Changes in red blood cell methotrexate pharmacology and their impact on outcome when cytarabine is infused with methotrexate in the treatment of acute lymphocytic leukemia in children: a pediatric oncology group study

• Published in: Clinical cancer research Vol. 2; no. 2; pp. 331 - 337
• Main Authors: GRAHAM, M. L, SHUSTER, J. J, PULLEN, D. J, STEUBER, P, WHITEHEAD, V. M, KAMEN, B. A, LAND, V. J, BOROWITZ, M. J, CAMITTA, B, CHEO, D. L, HARRISON, M. P, LEVENTHAL, B. G, PINKEL, D. P
• Format: Journal Article
• Language: English
• Published: Philadelphia, PA American Association for Cancer Research 01.02.1996
• Subjects: Adolescent; Adult; Antineoplastic agents; Antineoplastic Combined Chemotherapy Protocols - therapeutic use; Biological and medical sciences; Chemotherapy; Child; Child, Preschool; Cytarabine - administration & dosage; Erythrocytes - metabolism; Humans; Infant; Medical sciences; Methotrexate - administration & dosage; Methotrexate - pharmacokinetics; Pharmacology. Drug treatments; Precursor Cell Lymphoblastic Leukemia-Lymphoma - drug therapy; Precursor Cell Lymphoblastic Leukemia-Lymphoma - metabolism; Prognosis; Prospective Studies; Human; Antineoplastic agent; Drug combination; Prognosis; Acute; Rate; Red blood cell; Infant; Malignant hemopathy; Antifolate; Chemotherapy; Treatment; Antimetabolic; Lymphoproliferative syndrome; Drug interaction; Acute lymphocytic leukemia; Child; Pyrimidine nucleoside
• ISSN: 1078-0432; 1557-3265

Since it is unclear whether methotrexate and cytarabine are synergistic or antagonistic in the treatment of acute lymphoblastic leukemia, the Pediatric Oncology Group studied the prognostic significance of a potential interaction between these agents. RBC methotrexate concentrations were compared from 140 patients at lower risk of relapse randomized to two treatment groups: one receiving six methotrexate infusions with overlapping cytarabine; the other, six methotrexate infusions alone. Samples from 248 patients from all risk groups were studied to determine whether patients with extremely low RBC methotrexate concentrations had inferior outcomes.

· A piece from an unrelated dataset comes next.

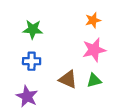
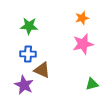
brown triangle: (68, 79) -> (42, 70), moved
green triangle: (94, 81) -> (92, 84), moved

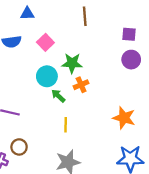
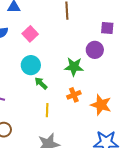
purple circle: (131, 60) -> (95, 50), moved
green star: (72, 63) -> (74, 67), moved
orange cross: (81, 85) -> (74, 95), moved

Among low-risk patients studied 3 weeks after the sixth infusion, median RBC methotrexate concentrations were 0.13 nmol/ml RBCs (n = 71) for the methotrexate-only group and 0.02 nmol/ml RBCs (n = 69) for the methotrexate/cytarabine-treated low-risk patients, P < 0.001 by the two-sided Wilcoxon test. For low- and high-risk patients receiving methotrexate/cytarabine infusions, event-free survival at 1 and 3 years after RBC sampling was 97 +/- 2% and 90 +/- 3% for patients with concentrations greater than the median, and 88 +/- 3% and 78 +/- 4% for those with concentrations at or below the median. Log rank comparisons of event-free survival in the first year and overall yielded P = 0.005 and P = 0.04, respectively. Cytarabine altered methotrexate pharmacology when the drugs were infused together. Patients whose levels were extremely low had an adverse prognosis. Although this study could not assess efficacy of the methotrexate/cytarabine combination, it appears that concurrent administration is not optimal.